Le RGA a sans doute déjà pris la première place en termes de charge annuelle moyenne de tous les périls couverts par le régime Cat Nat. Il représente donc un enjeu financier très important qui rend toute modification sensible. Il me semble que la loi Baudu et la circulaire 3DS sont des avancées bien réelles. Reste à préserver l’équilibre financier du régime en lien avec ces élargissements d’indemnisation. Cela semble accessible. En parallèle, les investissements de recherche sur les mesures horizontales de prévention sont prometteurs et à intensifier. 

 

Vous présidez l’ONG les Ateliers du Futur. Quelle est la mission de l’organisation et quelles actions mène-t-elle ?  

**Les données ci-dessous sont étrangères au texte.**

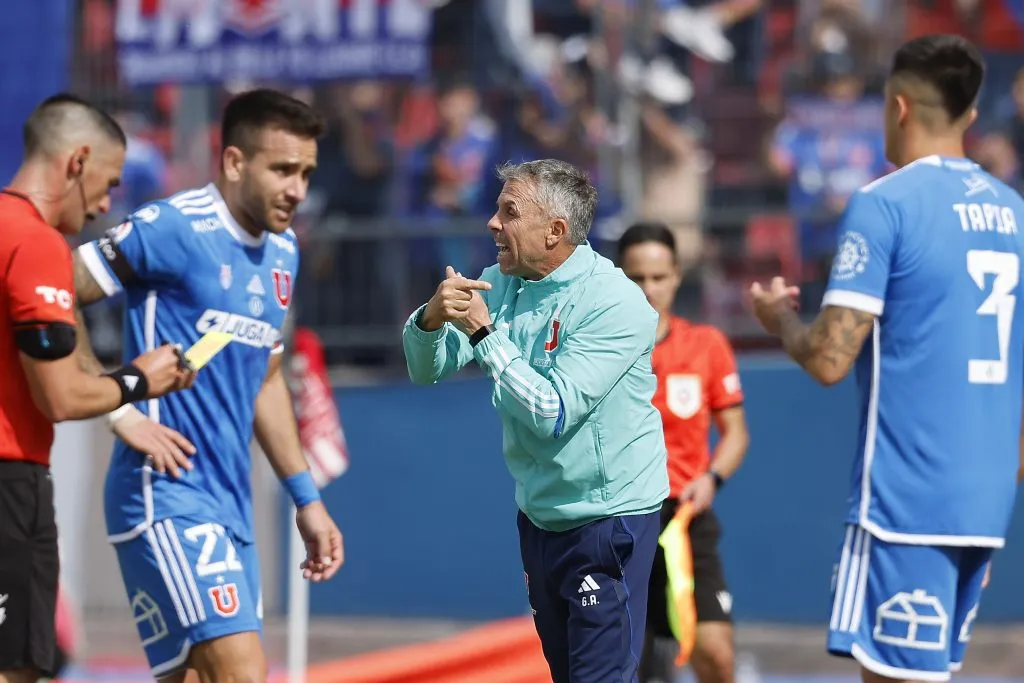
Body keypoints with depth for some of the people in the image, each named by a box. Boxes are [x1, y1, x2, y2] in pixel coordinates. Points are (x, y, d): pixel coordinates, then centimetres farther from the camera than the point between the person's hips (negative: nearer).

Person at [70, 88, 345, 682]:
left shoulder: (282, 252, 14)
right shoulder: (175, 230, -12)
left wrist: (306, 497, 22)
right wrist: (121, 406, -19)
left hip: (230, 502, 9)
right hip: (166, 495, -8)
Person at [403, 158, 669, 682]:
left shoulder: (614, 305, -19)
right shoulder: (500, 284, 2)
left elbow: (552, 414, -25)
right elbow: (427, 369, -2)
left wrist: (483, 331, -26)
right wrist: (432, 317, -24)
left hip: (608, 517, -7)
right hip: (538, 515, 7)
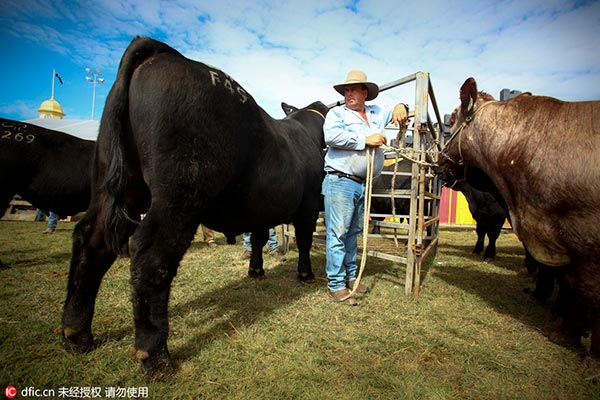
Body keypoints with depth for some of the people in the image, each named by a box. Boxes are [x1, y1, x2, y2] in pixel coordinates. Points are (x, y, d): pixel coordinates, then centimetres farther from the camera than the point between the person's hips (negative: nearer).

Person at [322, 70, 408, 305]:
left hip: (363, 185, 7)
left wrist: (400, 107, 10)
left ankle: (350, 275, 28)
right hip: (340, 182, -6)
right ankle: (335, 284, 1)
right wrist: (365, 140, -17)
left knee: (353, 232, 15)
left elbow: (396, 113, 35)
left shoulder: (376, 113, 19)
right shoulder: (336, 113, 1)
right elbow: (331, 136, -19)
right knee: (337, 233, -7)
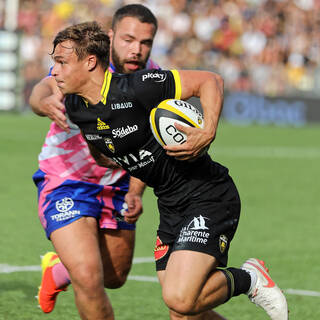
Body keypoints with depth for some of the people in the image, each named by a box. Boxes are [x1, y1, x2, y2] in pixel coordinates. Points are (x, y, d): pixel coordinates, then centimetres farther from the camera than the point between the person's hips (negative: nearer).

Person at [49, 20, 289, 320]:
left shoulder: (135, 87, -21)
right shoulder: (75, 108, 1)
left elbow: (210, 81, -15)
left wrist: (207, 134, -28)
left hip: (209, 197, -8)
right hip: (170, 206, 8)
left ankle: (249, 279, 5)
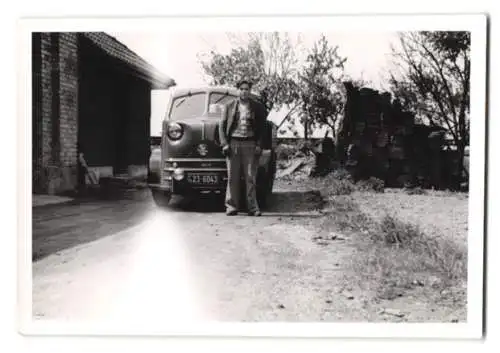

Notre ONG agit pour le Climat. Elle se focalise sur les entreprises qui nous paraissent les seules à disposer de 3 leviers essentiels pour réussir la décarbonation des activités humaines dans les 25 ans à venir : le Pouvoir Faire grâce à leurs moyens financiers ; le Savoir Faire grâce aux technologies vertes qu’elles développent et, dans une certaine mesure, le Vouloir Faire grâce à leur engagement. Il faut ici rappeler les limites, évoquées plus haut, dues à la concurrence entre le court et le long terme. 


Nous agissons donc pour les inciter à adopter les stratégies de décarbonation les plus ambitieuses, les plus efficaces et les plus rapides possibles.


Notre équipe, exclusivement composée de dirigeants de tous les secteurs, utilise 3 leviers essentiels : la sensibilisation des comités de direction, conseils d’administration et encadrements supérieurs ; la réputation, à travers le « concours de beauté » que constitue notre Palmarès des Trajectoires Climat du CAC 40 ; et la réglementation, en interagissant par exemple avec la Fondation IFRS et l’EFRAG sur le reporting extra-financier, la Commission Européenne et l’UNFCC sur les autres normes.


Nous participons par exemple aux COP et autres temps forts des Parties à l’Accord de Paris en qualité d’Observer Organisation reconnue par l’UNFCC.